» **PROBLEM DETAILS**
Could you write out all of the records again, substituting "vernacular name" for every "common name" and changing nothing else?

» **DATA EXCERPTS**

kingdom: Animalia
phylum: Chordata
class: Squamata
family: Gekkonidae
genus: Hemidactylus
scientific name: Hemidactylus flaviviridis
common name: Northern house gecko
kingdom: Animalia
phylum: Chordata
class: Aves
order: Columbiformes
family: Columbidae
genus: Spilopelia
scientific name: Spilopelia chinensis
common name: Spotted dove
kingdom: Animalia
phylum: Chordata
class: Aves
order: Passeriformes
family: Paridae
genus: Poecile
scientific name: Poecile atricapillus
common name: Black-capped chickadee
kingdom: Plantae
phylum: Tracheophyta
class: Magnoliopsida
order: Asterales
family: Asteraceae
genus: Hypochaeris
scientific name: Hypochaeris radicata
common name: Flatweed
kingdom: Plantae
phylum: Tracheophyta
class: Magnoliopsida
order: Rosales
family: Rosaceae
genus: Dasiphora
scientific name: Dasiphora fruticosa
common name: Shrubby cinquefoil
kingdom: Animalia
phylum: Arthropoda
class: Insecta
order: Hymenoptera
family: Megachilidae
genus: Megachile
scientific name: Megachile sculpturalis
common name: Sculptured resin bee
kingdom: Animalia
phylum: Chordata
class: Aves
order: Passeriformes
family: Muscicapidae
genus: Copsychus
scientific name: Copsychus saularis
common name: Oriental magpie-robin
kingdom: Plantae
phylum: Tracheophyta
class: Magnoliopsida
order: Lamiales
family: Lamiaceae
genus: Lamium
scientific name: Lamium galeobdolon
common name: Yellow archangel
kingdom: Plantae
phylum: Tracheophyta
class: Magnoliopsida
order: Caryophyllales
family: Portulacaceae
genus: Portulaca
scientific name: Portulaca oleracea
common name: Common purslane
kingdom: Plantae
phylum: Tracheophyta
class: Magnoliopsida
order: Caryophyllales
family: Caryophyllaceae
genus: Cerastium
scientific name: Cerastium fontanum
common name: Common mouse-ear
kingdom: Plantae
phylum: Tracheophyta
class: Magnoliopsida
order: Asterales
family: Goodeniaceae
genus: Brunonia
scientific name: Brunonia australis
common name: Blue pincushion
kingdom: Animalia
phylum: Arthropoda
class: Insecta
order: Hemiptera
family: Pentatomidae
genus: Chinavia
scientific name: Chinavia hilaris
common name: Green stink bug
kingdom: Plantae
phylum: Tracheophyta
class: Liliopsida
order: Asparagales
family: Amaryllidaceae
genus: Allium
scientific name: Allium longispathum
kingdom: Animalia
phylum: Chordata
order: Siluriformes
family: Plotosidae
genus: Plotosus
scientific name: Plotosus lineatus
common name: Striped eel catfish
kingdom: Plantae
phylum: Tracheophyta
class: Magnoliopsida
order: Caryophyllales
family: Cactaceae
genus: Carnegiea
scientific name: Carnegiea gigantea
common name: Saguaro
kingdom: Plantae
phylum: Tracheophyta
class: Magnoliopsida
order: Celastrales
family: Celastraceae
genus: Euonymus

» **RESULT OF THIS TASK**
kingdom: Animalia
phylum: Chordata
class: Squamata
family: Gekkonidae
genus: Hemidactylus
scientific name: Hemidactylus flaviviridis
vernacular name: Northern house gecko
kingdom: Animalia
phylum: Chordata
class: Aves
order: Columbiformes
family: Columbidae
genus: Spilopelia
scientific name: Spilopelia chinensis
vernacular name: Spotted dove
kingdom: Animalia
phylum: Chordata
class: Aves
order: Passeriformes
family: Paridae
genus: Poecile
scientific name: Poecile atricapillus
vernacular name: Black-capped chickadee
kingdom: Plantae
phylum: Tracheophyta
class: Magnoliopsida
order: Asterales
family: Asteraceae
genus: Hypochaeris
scientific name: Hypochaeris radicata
vernacular name: Flatweed
kingdom: Plantae
phylum: Tracheophyta
class: Magnoliopsida
order: Rosales
family: Rosaceae
genus: Dasiphora
scientific name: Dasiphora fruticosa
vernacular name: Shrubby cinquefoil
kingdom: Animalia
phylum: Arthropoda
class: Insecta
order: Hymenoptera
family: Megachilidae
genus: Megachile
scientific name: Megachile sculpturalis
vernacular name: Sculptured resin bee
kingdom: Animalia
phylum: Chordata
class: Aves
order: Passeriformes
family: Muscicapidae
genus: Copsychus
scientific name: Copsychus saularis
vernacular name: Oriental magpie-robin
kingdom: Plantae
phylum: Tracheophyta
class: Magnoliopsida
order: Lamiales
family: Lamiaceae
genus: Lamium
scientific name: Lamium galeobdolon
vernacular name: Yellow archangel
kingdom: Plantae
phylum: Tracheophyta
class: Magnoliopsida
order: Caryophyllales
family: Portulacaceae
genus: Portulaca
scientific name: Portulaca oleracea
vernacular name: Common purslane
kingdom: Plantae
phylum: Tracheophyta
class: Magnoliopsida
order: Caryophyllales
family: Caryophyllaceae
genus: Cerastium
scientific name: Cerastium fontanum
vernacular name: Common mouse-ear
kingdom: Plantae
phylum: Tracheophyta
class: Magnoliopsida
order: Asterales
family: Goodeniaceae
genus: Brunonia
scientific name: Brunonia australis
vernacular name: Blue pincushion
kingdom: Animalia
phylum: Arthropoda
class: Insecta
order: Hemiptera
family: Pentatomidae
genus: Chinavia
scientific name: Chinavia hilaris
vernacular name: Green stink bug
kingdom: Plantae
phylum: Tracheophyta
class: Liliopsida
order: Asparagales
family: Amaryllidaceae
genus: Allium
scientific name: Allium longispathum
kingdom: Animalia
phylum: Chordata
order: Siluriformes
family: Plotosidae
genus: Plotosus
scientific name: Plotosus lineatus
vernacular name: Striped eel catfish
kingdom: Plantae
phylum: Tracheophyta
class: Magnoliopsida
order: Caryophyllales
family: Cactaceae
genus: Carnegiea
scientific name: Carnegiea gigantea
vernacular name: Saguaro
kingdom: Plantae
phylum: Tracheophyta
class: Magnoliopsida
order: Celastrales
family: Celastraceae
genus: Euonymus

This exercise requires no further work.